Demand for chips has only increased since their invention and never gone down, much less "to zero." Chips are a critical part of the tech business for the foreseeable future, regardless of what happens with AI or any other use case for them. They're raw material for computing, and computing use only goes up.

NVIDIA growth in data center sales the last 4 years: 2022: from $6.7 billion +58.5% to $10.61 billion; 2023: +41.4% to $15.01 billion; 2024: +216.7% to $47.53 billion; 2025: +142.4% to $115.19 billion

NVIDIA isn’t a startup. It isn’t disrupting a market. It is the ESTABLISHMENT. Low double-digit growth numbers for market leader in established industries would be, by itself tremendously remarkable. Apple was 6% last year, for example. That’s doing great.

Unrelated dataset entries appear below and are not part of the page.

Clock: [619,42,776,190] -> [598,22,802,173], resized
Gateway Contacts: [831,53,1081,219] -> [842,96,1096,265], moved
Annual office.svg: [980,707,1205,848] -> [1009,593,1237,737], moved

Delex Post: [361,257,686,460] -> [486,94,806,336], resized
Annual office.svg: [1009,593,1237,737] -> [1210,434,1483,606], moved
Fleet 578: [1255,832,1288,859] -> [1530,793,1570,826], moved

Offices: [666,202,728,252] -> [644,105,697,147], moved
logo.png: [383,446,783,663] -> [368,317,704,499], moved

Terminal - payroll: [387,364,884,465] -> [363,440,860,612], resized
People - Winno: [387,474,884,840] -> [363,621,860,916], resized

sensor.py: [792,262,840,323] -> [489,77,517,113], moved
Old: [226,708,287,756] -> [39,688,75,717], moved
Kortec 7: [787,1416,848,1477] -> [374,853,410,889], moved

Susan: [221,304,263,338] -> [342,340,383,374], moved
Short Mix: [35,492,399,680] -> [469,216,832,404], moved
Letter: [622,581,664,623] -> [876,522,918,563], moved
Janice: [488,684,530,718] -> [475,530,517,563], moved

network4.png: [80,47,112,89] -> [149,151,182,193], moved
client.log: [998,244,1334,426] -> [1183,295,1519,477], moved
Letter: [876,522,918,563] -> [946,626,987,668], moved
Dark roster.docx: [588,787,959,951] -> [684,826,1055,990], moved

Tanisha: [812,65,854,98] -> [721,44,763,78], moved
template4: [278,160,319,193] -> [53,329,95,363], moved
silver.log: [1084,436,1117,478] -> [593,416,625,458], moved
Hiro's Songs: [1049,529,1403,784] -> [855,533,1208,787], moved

NVIDIA grew 142% this year and 217% the year before. That’s… that’s f%#£ing unbelievable is what that is.

The entire consumer market for NVIDIA is less than 10% of their data center market. NVIDIA is a ln AI company with a side hustle in computer graphics. Oh and a nontrivial amount of that is researchers and small companies buying consumer chips for non-LLM AI training and inference, so real numbers are even smaller.

“Zero”, while not mathematically accurate, is indistinguishable here. Elimination of most of the data center sales would immediately move market valuations by trillions of dollars.

Demand for networking equipment has only increased since their invention and never gone down, much less "to zero".

I'm sure that same phrase was echoed at Nortel and more offices in the 90s.

It's all hot stuff until you have a few billion dollars worth of inventory manufactured that you can barely give away for a million dollars one day. Sure it's not zero, but you're still pretty fucked in the end.

NVIDIA doesn’t separate their networking revenue, but at time of acquisition mellanox had less than a billion dollars on sales. Less a half a percent of NVIDIA’s current data center sales. That has undoubtedly grown, but I would be surprised if the networking share of their data center business was more than a rounding error. Keep in mind they sell GPUs for $50k, 2-8GPUs per box, and even a state of the art Infiniband card to put in that machine is only a few thousand bucks.

You are missing his point.

I think I replied to the wrong comment, thank you.

Man, I feel old. I remember feeling this way during dot-com bubble. The few months of unemployment grounded me. Anyway, better positioned this time. History is a good teacher.

This time the bubble has companies firing tens of thousands of employees because they think AI has made then redundant. When the bubble popped the first time, the internet thing stuck around and was a permanent change, popping the bubble wasn't a return to the status quo. I wonder how it will work out this time.

Feeling which way? Demand for chips are much higher than it was at the peak of the dot-com bubble. That was a painful period, but only a blip in the history. Everything considered “hype” back then has become reality, at a scale that was beyond any dot-com era expectation.